To the west, UCLA has a similar operation.

“Because of the high water table, UCLA must remove water to prevent flooding in its medical center,” said Nurit Katz, UCLA’s chief sustainability officer. About 1.5 million gallons a month are pumped into the cooling towers of a campus power plant.

“Many other Westside buildings also have dewatering projects, but not all of them reuse the water,” Katz said.

That’s partly because the engineering required to pump, decontaminate and repurpose water can be prohibitive for smaller enterprises than UCLA and Cedars-Sinai. That’s especially true where smaller or less reliable amounts of the precious resource is available, said UCLA’S Gregory Pierce, a senior researcher and water resource expert.

But that’s not to say that groundwater, which currently provides about 12% of the total supply, isn’t a significant part of L.A.’s faucet of the future. City customers in Los Angeles use about 550,000 acre-feet of water each year, and the underground basin in the San Fernando Valley can hold roughly that same amount, with enough rainfall and stormwater capture.

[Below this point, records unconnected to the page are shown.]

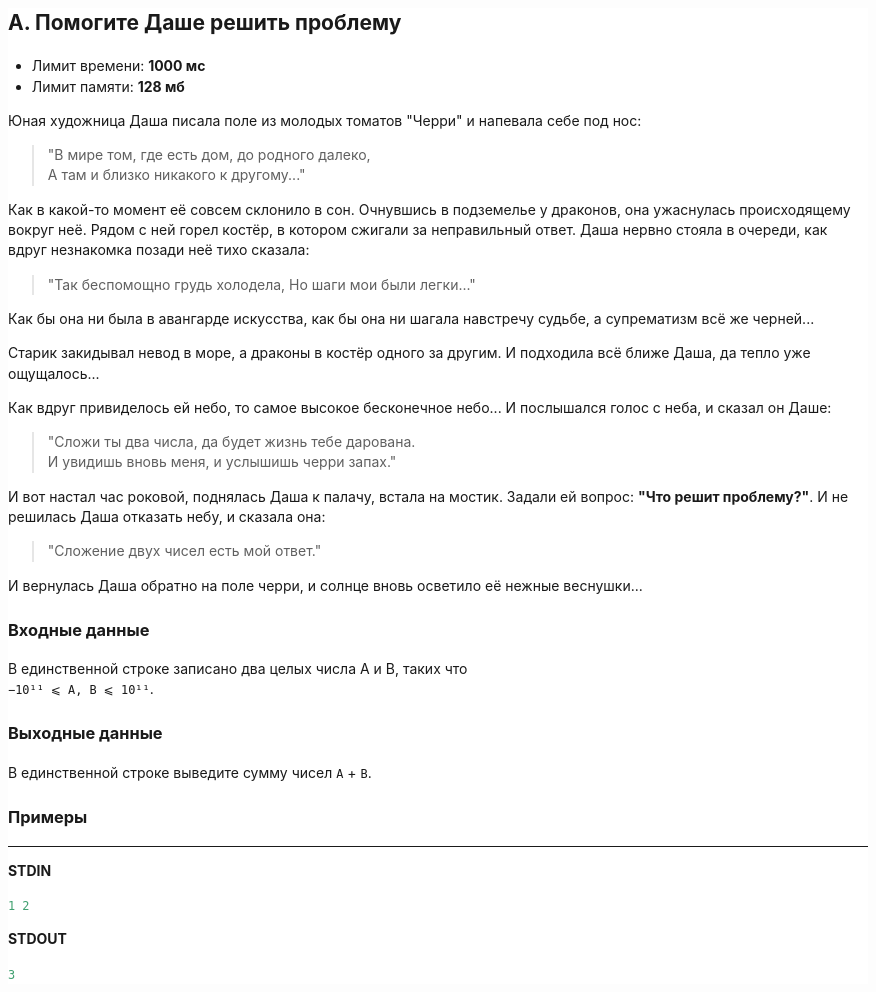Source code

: ## A. Помогите Даше решить проблему

- Лимит времени: **1000 мс**  
- Лимит памяти: **128 мб**

Юная художница Даша писала поле из молодых томатов "Черри" и напевала себе под нос:

> "В мире том, где есть дом, до родного далеко,  
> А там и близко никакого к другому..."

Как в какой-то момент её совсем склонило в сон. Очнувшись в подземелье у драконов, она ужаснулась происходящему вокруг неё. Рядом с ней горел костёр, в котором сжигали за неправильный ответ. Даша нервно стояла в очереди, как вдруг незнакомка позади неё тихо сказала:

> "Так беспомощно грудь холодела, Но шаги мои были легки..."

Как бы она ни была в авангарде искусства, как бы она ни шагала навстречу судьбе, а супрематизм всё же черней...

Старик закидывал невод в море, а драконы в костёр одного за другим. И подходила всё ближе Даша, да тепло уже ощущалось...

Как вдруг привиделось ей небо, то самое высокое бесконечное небо... И послышался голос с неба, и сказал он Даше:

> "Сложи ты два числа, да будет жизнь тебе дарована.  
> И увидишь вновь меня, и услышишь черри запах."

И вот настал час роковой, поднялась Даша к палачу, встала на мостик. Задали ей вопрос: **"Что решит проблему?"**. И не решилась Даша отказать небу, и сказала она:

> "Сложение двух чисел есть мой ответ."

И вернулась Даша обратно на поле черри, и солнце вновь осветило её нежные веснушки...

### Входные данные

В единственной строке записано два целых числа A и B, таких что  
`−10¹¹ ⩽ A, B ⩽ 10¹¹`.

### Выходные данные

В единственной строке выведите сумму чисел `A` + `B`.

### Примеры

---
**STDIN**
```c++
1 2
```

**STDOUT**
```c++
3
```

Anselmo Collins, the LADWP's senior assistant general manager in the water division, said there isn’t a system of rivers and lakes underground in the Valley, despite what I saw at Cedars-Sinai. Water sits between grains of sand, he said. And at the Tujunga pumping station and drilling site I visited, that water is not near the surface. It’s at a depth of a few hundred feet.

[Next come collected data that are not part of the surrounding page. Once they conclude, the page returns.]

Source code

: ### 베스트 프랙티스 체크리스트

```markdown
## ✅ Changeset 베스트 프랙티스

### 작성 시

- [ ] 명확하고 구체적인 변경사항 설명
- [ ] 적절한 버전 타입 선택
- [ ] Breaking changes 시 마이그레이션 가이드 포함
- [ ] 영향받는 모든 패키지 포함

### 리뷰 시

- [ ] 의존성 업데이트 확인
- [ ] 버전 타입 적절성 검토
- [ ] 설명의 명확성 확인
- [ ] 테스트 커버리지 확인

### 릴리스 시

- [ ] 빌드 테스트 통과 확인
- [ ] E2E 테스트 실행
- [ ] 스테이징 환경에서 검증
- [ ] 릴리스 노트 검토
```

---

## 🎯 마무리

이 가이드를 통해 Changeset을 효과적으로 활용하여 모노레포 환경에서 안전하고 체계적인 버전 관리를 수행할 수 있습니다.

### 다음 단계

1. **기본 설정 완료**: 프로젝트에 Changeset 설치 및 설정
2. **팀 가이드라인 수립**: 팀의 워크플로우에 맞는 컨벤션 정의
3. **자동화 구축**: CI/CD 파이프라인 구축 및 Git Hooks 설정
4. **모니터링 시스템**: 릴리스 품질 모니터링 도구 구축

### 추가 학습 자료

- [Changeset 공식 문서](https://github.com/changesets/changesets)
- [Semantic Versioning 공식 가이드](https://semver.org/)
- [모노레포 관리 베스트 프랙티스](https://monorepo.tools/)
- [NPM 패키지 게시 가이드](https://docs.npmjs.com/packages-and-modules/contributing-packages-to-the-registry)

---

Eveyln Cortez-Davis, director of water engineering and technical services for the LADWP, gave me a tour of the Tujunga site, which has 12 giant water pumps. But many of them have been idle, because there’s one nasty problem with much of the underground water in the San Fernando Valley.

It’s contaminated.

Decades of toxins from aerospace and industrial operations in the Valley have seeped into the water table. Joining Cortez-Davis and me on the tour was LADWP engineer Jason Lockwood, who showed me an elaborate water-purifying plant now under construction.

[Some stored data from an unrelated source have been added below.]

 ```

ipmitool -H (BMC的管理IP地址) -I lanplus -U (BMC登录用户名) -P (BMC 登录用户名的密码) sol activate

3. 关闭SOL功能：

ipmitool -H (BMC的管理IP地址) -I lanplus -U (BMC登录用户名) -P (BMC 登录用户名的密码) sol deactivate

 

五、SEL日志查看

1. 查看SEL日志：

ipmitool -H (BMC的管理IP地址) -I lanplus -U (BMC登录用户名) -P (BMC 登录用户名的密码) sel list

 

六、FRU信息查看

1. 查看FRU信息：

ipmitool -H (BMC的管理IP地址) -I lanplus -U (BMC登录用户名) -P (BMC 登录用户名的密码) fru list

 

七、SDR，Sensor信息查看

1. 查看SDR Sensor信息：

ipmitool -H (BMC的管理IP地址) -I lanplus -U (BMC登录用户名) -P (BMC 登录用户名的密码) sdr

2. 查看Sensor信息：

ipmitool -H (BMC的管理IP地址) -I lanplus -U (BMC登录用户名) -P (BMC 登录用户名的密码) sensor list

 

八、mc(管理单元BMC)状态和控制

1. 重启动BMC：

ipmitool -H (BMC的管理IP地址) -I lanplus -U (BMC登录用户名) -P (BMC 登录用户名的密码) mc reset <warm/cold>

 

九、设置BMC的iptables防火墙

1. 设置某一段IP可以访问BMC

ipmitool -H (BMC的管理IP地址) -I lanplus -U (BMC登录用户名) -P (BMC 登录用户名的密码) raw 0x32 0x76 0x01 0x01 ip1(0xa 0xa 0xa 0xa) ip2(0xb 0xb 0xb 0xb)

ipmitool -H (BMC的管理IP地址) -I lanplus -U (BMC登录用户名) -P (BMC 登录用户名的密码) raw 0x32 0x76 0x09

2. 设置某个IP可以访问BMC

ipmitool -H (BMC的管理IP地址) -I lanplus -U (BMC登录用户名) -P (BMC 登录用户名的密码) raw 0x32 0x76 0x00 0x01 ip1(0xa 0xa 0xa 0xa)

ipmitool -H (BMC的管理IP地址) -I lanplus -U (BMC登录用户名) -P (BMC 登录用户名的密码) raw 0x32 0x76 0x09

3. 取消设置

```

Another challenge in pumping water up from underground is that if you draw too much, the ground will sink, as it has in parts of the San Joaquin Valley. To prevent that from happening, the aquifers have to be recharged, which means replacing what we remove with recycled water and better management of stormwater.

Mayor Eric Garcetti has set an ambitious, hugely expensive and only partly funded goal of making the city far less reliant on imported water by 2035.

“If we just did a better job of saving, capturing and cleaning and recycling, we’d have enough water to sustain us in Los Angeles for the rest of the century,” Garcetti said.

The specific markers include conserving 25% more water than we now do, and doubling both stormwater capture and groundwater storage. The biggest ticket is the retooling of the Hyperion water treatment plant to recycle all the water it processes rather than pumping it out to sea.

None of that will be easy, but given the battles over shrinking supplies of imported water, we might not have a choice.

As for the water pumped from Juricek’s garage in West Hollywood, even as he takes shorter showers to conserve H2O, I’m still tracking the particulars. The building management is in transition, so no one was available to answer questions.

Steve Campbell, public works director in West Hollywood, said anyone pumping groundwater during a construction project needs a permit from the state. As for existing buildings with groundwater issues, pumping permits are required in some but not all cases, depending on the amount of water, whether it’s contaminated and other factors.

I saw no record of an active permit for Juricek’s building.

Water service in Juricek’s neighborhood is provided by the city of Beverly Hills (LADWP serves the eastern part of West Hollywood). Shana Epstein, public works director in Beverly Hills, told me that years ago, a water conservation advocate complained that she heard “gallons and gallons of water” flowing into a storm drain near her home at night.

Epstein said the city came up with an ordinance requiring anyone who pumps groundwater to comply with one of several options, including recycling the water for “beneficial use” such as irrigation on the property, or paying the city the cost of the water that’s sent down the drain.

Sounds like a pretty good idea, because when you’ve created a climate crisis like we have, every drop is precious.